Oui, mais vous savez bien comme nous tous, que le résultat du second tour a été très serré : 52-48. Est-ce que vous n’avez pas intérêt pour la paix à venir, à dialoguer avec votre adversaire du second tour ?

Moi, je dialogue avec tous les Guinéens. Je pense que vous avez bien entendu, il a dit à Dakar, qu’il ne peut pas travailler avec moi. Il l’a dit publiquement sur votre radio, tout le monde l’a entendu. Je ne peux pas forcer quelqu’un à dialoguer avec moi. Je vous donne la preuve. Il y a beaucoup de gens qui l’ont soutenu au second tour, qui sont aujourd’hui avec moi et qui dialoguent avec moi, qui sont nommés à des postes. Cellou est un petit frère à tout moment. Pourquoi voulez-vous que je ne parle pas… Je parle à tous les Guinéens. Ceux qui veulent me parler, ma porte leur est ouverte, mais je ne vais pas forcer quelqu’un à parler avec moi.

Vous restaurez l’Etat. Mais du coup les sociétés civiles dénoncent les dérives autoritaires de votre pouvoir…

Non ! Je suis désolé. Les sociétés civiles n’auront jamais utilisé le mot dérive. C’est vous, RFI, qui a fait ce commentaire.

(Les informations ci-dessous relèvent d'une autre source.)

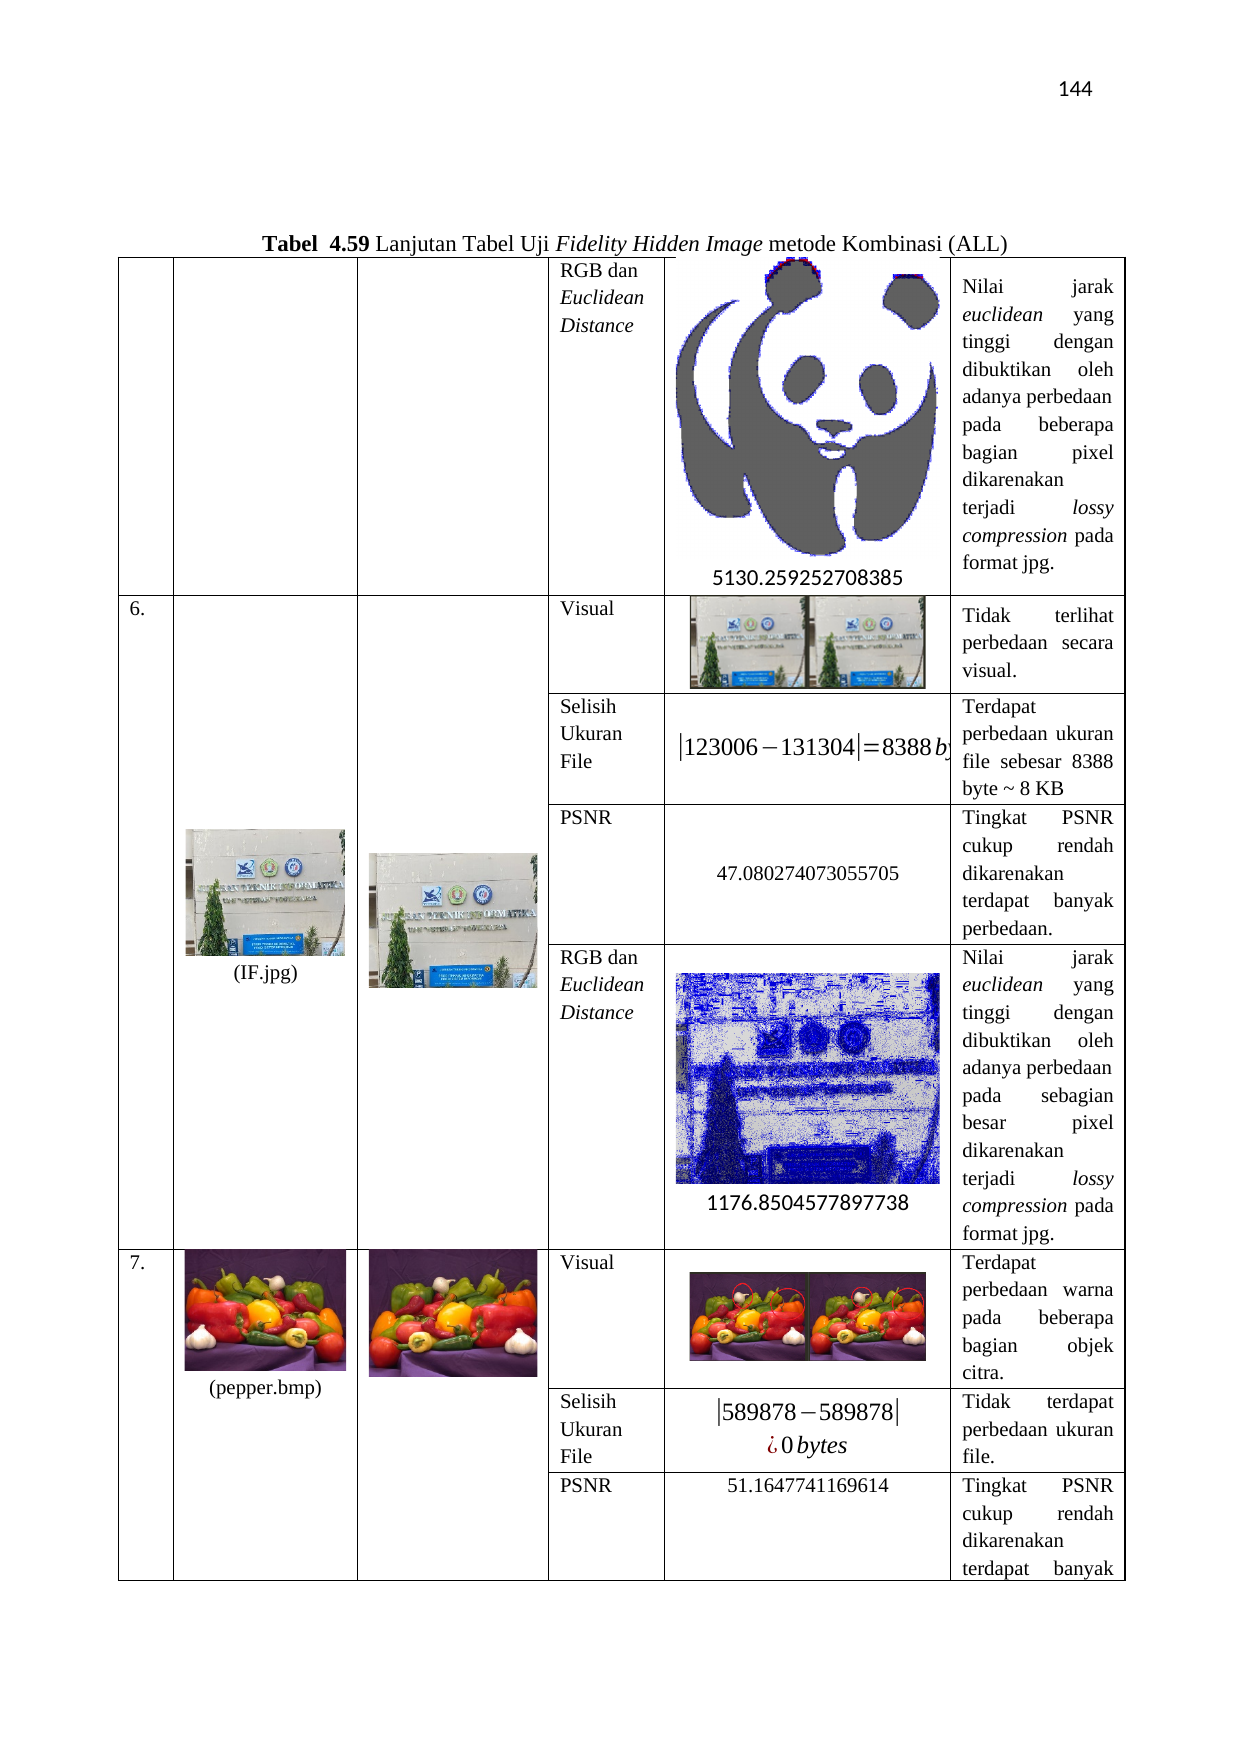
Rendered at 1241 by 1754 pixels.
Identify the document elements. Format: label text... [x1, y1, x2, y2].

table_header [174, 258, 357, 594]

Excusez-moi d’insister Monsieur le Président, mais il y a bien le mot autoritaire dans le communiqué…

Mais les Guinéens veulent l’autorité. Maintenant il y a l’Etat. Regardez par exemple le nombre de véhicules qui circulent sans immatriculation. Nous avons donné l’ordre : tout véhicule qui circule désormais sans base d’immatriculation est automatiquement mis à la fourrière. 80% des gens n’étaient pas assurés, est-ce que cela est normal ? Voulez-vous qu’on laisse la pagaille continuer ? On peut accepter cela en France?

Donc, finalement, Président autoritaire, vous assumez…

Je dis: il faut une discipline. J’exige de mes Ministres qui travaillent et j’exige que les gens viennent à l’heure. Vous avez des hauts fonctionnaires qui viennent à 10h, 11h au travail, on ne va pas accepter cela. D’ailleurs nous sommes en train de mettre des appareils où quand vous venez, vous pointez. Il y en a qui viennent à 10h ou 11h ensuite ils vont au bar. Mais il faut que l’Etat fonctionne. Cette pagaille-là est finie. Si c’est cela que vous appelez Président autoritaire, alors je suis autoritaire. Nous voulons un Etat moderne.